Alibaba was accused of being a “military-civil fusion contributor to the Chinese defense industrial base” through an affiliation with China’s Ministry of Industry and Information Technology. The Pentagon also said Alibaba is indirectly affiliated with China’s state asset regulator, known as SASAC.
“The determinations have no basis in fact or law,” Alibaba said. “Alibaba is governed by an independent board, none of whom has any military affiliation,” it continued.
‘Take a deep breath’: Plibersek says drop in house prices not cause for alarm
By Amber Schultz
Minister for Social Services Tanya Plibersek has said a drop in auction clearance rates is not cause for alarm, calling for Australians to “take a deep breath”.
Questioned on ABC Breakfast about some forecasts showing house prices could decrease by 10 per cent, Plibersek said any decreases would be temporary.
“Our treasury estimates are that house prices will continue to grow, they’ll grow more slowly.

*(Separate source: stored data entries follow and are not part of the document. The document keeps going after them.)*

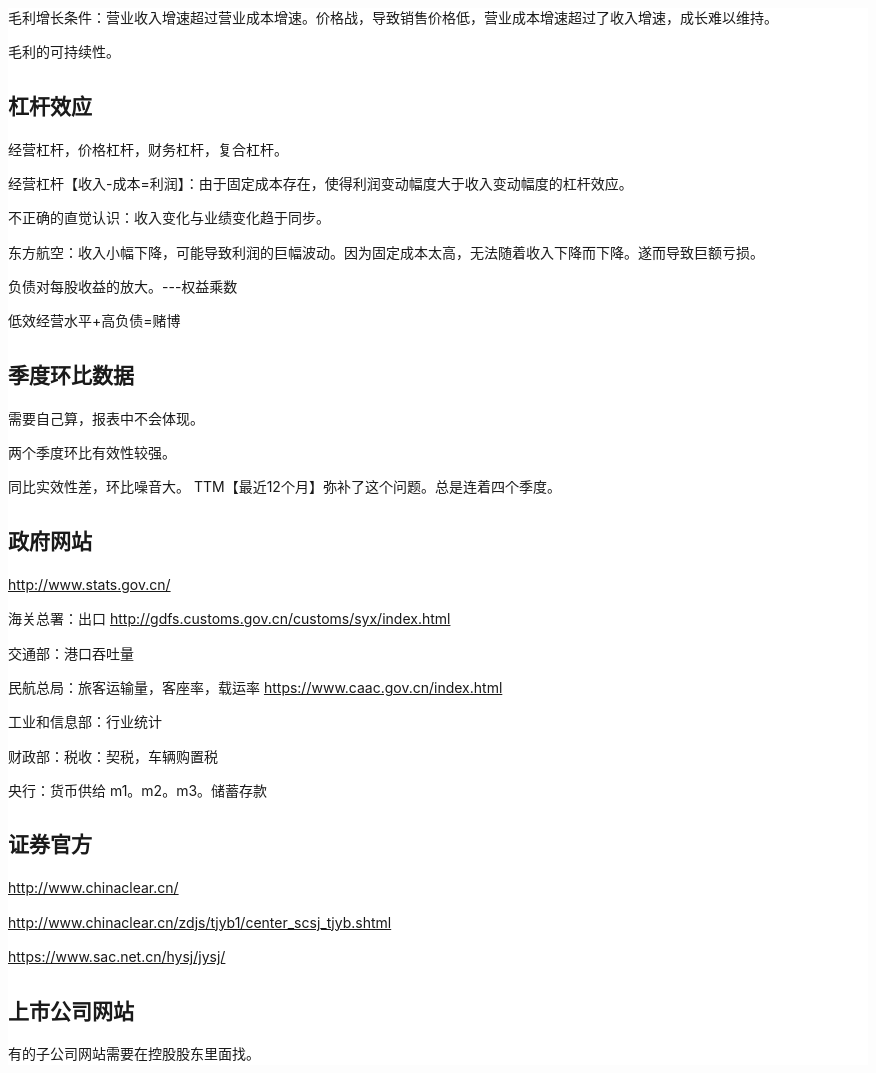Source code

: 毛利增长条件：营业收入增速超过营业成本增速。价格战，导致销售价格低，营业成本增速超过了收入增速，成长难以维持。

毛利的可持续性。

## 杠杆效应

经营杠杆，价格杠杆，财务杠杆，复合杠杆。

经营杠杆【收入-成本=利润】：由于固定成本存在，使得利润变动幅度大于收入变动幅度的杠杆效应。

不正确的直觉认识：收入变化与业绩变化趋于同步。

东方航空：收入小幅下降，可能导致利润的巨幅波动。因为固定成本太高，无法随着收入下降而下降。遂而导致巨额亏损。

负债对每股收益的放大。---权益乘数

低效经营水平+高负债=赌博

## 季度环比数据

需要自己算，报表中不会体现。

两个季度环比有效性较强。

同比实效性差，环比噪音大。 TTM【最近12个月】弥补了这个问题。总是连着四个季度。

## 政府网站

http://www.stats.gov.cn/

海关总署：出口  http://gdfs.customs.gov.cn/customs/syx/index.html

交通部：港口吞吐量

民航总局：旅客运输量，客座率，载运率 https://www.caac.gov.cn/index.html

工业和信息部：行业统计

财政部：税收：契税，车辆购置税

央行：货币供给 m1。m2。m3。储蓄存款




## 证券官方

http://www.chinaclear.cn/

http://www.chinaclear.cn/zdjs/tjyb1/center_scsj_tjyb.shtml

https://www.sac.net.cn/hysj/jysj/

## 上市公司网站

有的子公司网站需要在控股股东里面找。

That gives people the chance of home ownership,” she said.
Plibersek said the five per cent deposit policy had helped 260,000 first home buyers purchase a home.
‘Toxic’: Opposition criticises Albanese for working with Greens
By Amber Schultz
Opposition Senate Leader Michaelia Cash has accused Prime Minister Anthony Albanese of making a “dirty deal with the ‘socialist Greens’” .
Speaking on Seven’s Sunrise, Cash criticised Labor for striking a deal with the Greens to expand an inquiry into the National Disability Insurance Scheme reforms in exchange for tax reforms banning self-managed super funds from borrowing to invest in property.
“Labour have done, despite telling you that they would not, a dirty deal with the socialist Greens, and those toxic taxes will go through the parliament tomorrow,” she said.
“Say goodbye to aspiration and hard work in Australia because Albanese is about to kill it.”